Kevin Jairaj-US PRESSWIRE
A statistical look at the newest Cubs righthander, Scott Feldman.
Scott Feldman has spent his entire eight-year major league career with the Texas Rangers. During this time, he's started 101 games and appeared as a reliever in 103 more, posting a .470 winning percentage and a 4.81 ERA. There are a few important numbers that we should look at in order to get a good picture of Feldman's recent performance as well as his expected future performance: K%, BB%, GB%, and FIP.
Let's begin by looking at Feldman's strikeout rates since he became a starter in 2008.
In his last 155 innings, spanning 2011 and 2012, Feldman has posted a 17.7% strikeout rate, the highest rate of his career. Furthermore, over this same span, Feldman recorded the best swinging-strike rate of his career: 7.6%. While both of these rates are below league average, (the average K% is 18.5% and the average SwStr% is 8.5%), they are much more more in line with his 2009 campaign. Furthermore, research shows that moving from the American League to the National League adds approximately .6 K/9 to a pitcher's record. Feldman will be moving from one of the strongest divisions in baseball to one of the weakest, so his strikeout rates could rise even further.
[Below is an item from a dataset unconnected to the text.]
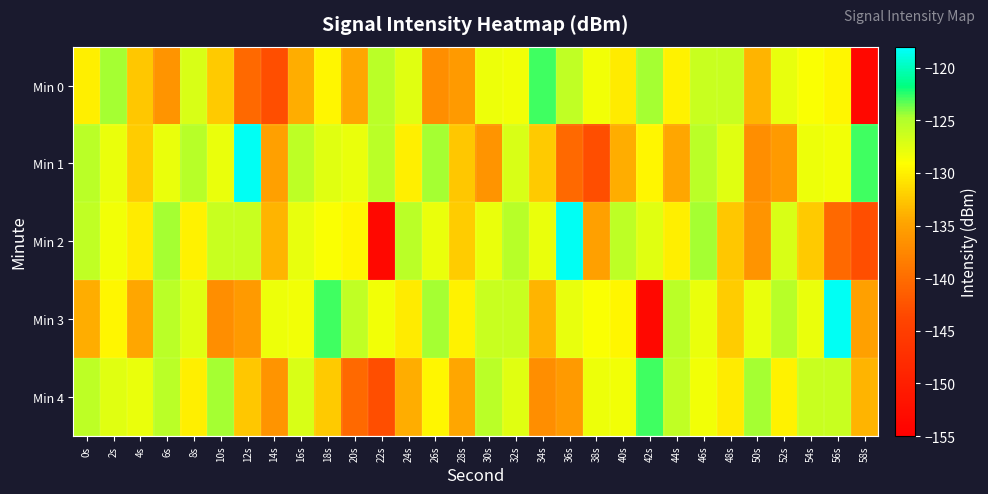

What is the smallest value displayed?

-153.6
After posting a few years of mediocre walk rates, Feldman walked only 6.0% of the hitters he faced in 2012, which is much better than the league average of 8.5%. While this won't come as a shock to anyone, Cubs starters have recorded the fifth-highest walk rate over the past three years. Feldman's 2012 walk rate was better than that of any Cubs starting pitcher last year. The Feldman and Baker signings likely signal the front office's commitment towards finding pitchers who have better control than what we're used to seeing.
After posting some elite ground ball rates prior to his career as a starter, Feldman has induced ground balls at a league average rate, posting his best rate in 2009, (Feldman only pitched 32 innings in 2011 and most of them were as a reliever). This can likely be attributed to the change in his repertoire. Below is Feldman's pitch frequency by year since 2008.
In 2009, nearly 30% of Feldman's pitches were either sliders or curveballs. In each successive year, Feldman's slider and curveball usage fell until it hit 23.1% in 2012. However, in 2010, Feldman began utilizing his sinker with much more frequency. The slider (44.6%), curveball (48.1%), and sinker (59.1%) all induce ground balls at relatively high rates. While we would expect the increased sinker usage to compensate for the decreased slider and curveball usage, Feldman's slider was well above average in 2009 and was his best pitch that year, while his sinker has not been above average since 2010. Feldman's sinker and slider frequency and effectiveness will be the key to determining the strength of his ground ball rate in 2013.
One of Feldman's biggest issues throughout his career has been his inability to strand runners. Since the beginning of 2011, Feldman has posted a 59.8% LOB percentage as a starter, which is the second-worst mark among pitchers who have thrown 100 or more innings over the past two years. While LOB% is partially determined by a pitcher's talent level, luck is involved, and Feldman's peripherals suggest that his LOB% struggles are likely more a result of luck than his talent level. Feldman's improving strikeout rates and above average walk rates should lead to better LOB rates in the long-run.
Finally, let's take a look at Feldman's FIP over his career as a starter. FIP has been shown to be a more effective predictor of future performance than ERA, which is encouraging when we look at Feldman's recent performance. Since 2011, Feldman has posted a 3.85 FIP, which is above average (4.00 FIP). If Feldman's LOB% falls in line with his peripherals, his ERA should begin to approach his FIP.
Last year, Feldman posted 2.3 WAR in 123 innings pitched. Though he posted a pretty terrible 5.09 ERA, his strikeout and walk rates are better than you would expect, and a LOB% closer to league average could make Feldman an even more valuable pitcher than last year. The consensus $/WAR estimate is between $4 and $5 million. For $6 million, Feldman could be an absolute steal. In November, Dave Cameron of FanGraphs suggested that Scott Feldman "might be one of the best buys on the market," so is it any surprise then that we landed him? It really is a privilege to have Theo and Jed at the helm.